I emphasise that in my view it will very seldom be right for a judge to reach the conclusion that views genuinely held by a competent medical expert are unreasonable. The assessment of medical risks and benefits is a matter of clinical judgment which a judge would not normally be able to make without expert evidence. As the quotation from Lord Scarman makes clear, it would be wrong to allow such assessment to deteriorate into seeking to persuade the judge to prefer one of two views, both of which are capable of being logically supported. It is only where a judge can be satisfied that the body of expert opinion cannot be logically supported at all that such opinion will not provide the benchmark by reference to which the defendant's conduct falls to be assessed."

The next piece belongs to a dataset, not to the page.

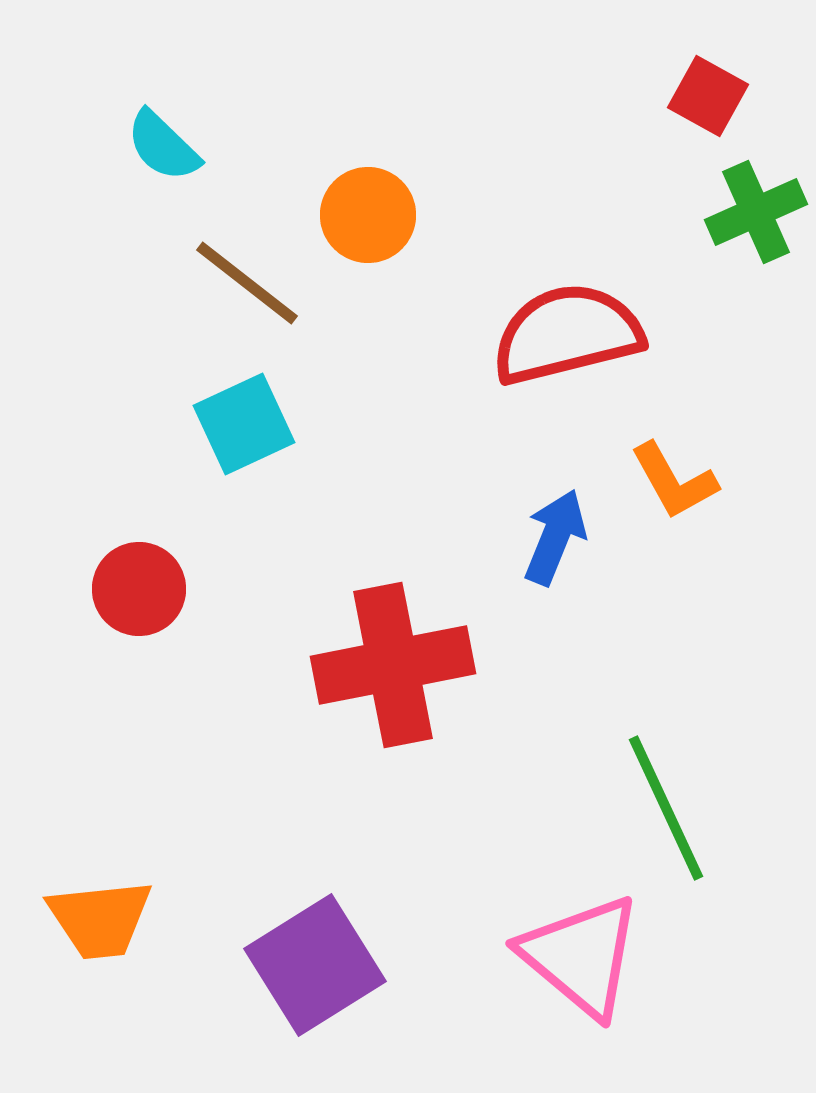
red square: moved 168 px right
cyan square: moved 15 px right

"Well, all I can say is that my experience of patients who are in this state due to morphine, that is, apparently deeply asleep, on morphine with a normal respiratory rate, taking that as a global picture, they would be fairly easy to rouse."
And then at page 1083:
"I think that if she [the nurse] had tried to arouse him at 7 o'clock he would have been fairly readily aroused. And of course he had no more morphine after that time, and so I think he would have remained in the same state until the aspiration occurred."
Given that the judge preferred and accepted the opinion of Dr Davies, these passages of evidence not only clearly support the judge's finding, but also dispose of the case advanced on appeal that the judge did not deal with degrees of rousability. According to Dr Davies, the claimant would have been fairly easy to rouse, the clear implication being that his condition in that respect, as in others, would not have given cause for concern. It is in this context of general interest that Dr Simpson and Dr Davies had agreed at an experts' meeting on 18 April 2006 that, unless continuous instrumental monitoring and continuous observation had been employed, the brain damage could not have been prevented and that intermittent monitoring of levels of consciousness/sedation alone would not have altered the course of events. There is no suggestion on this appeal that there should have been continuous instrumental monitoring or continuous observation.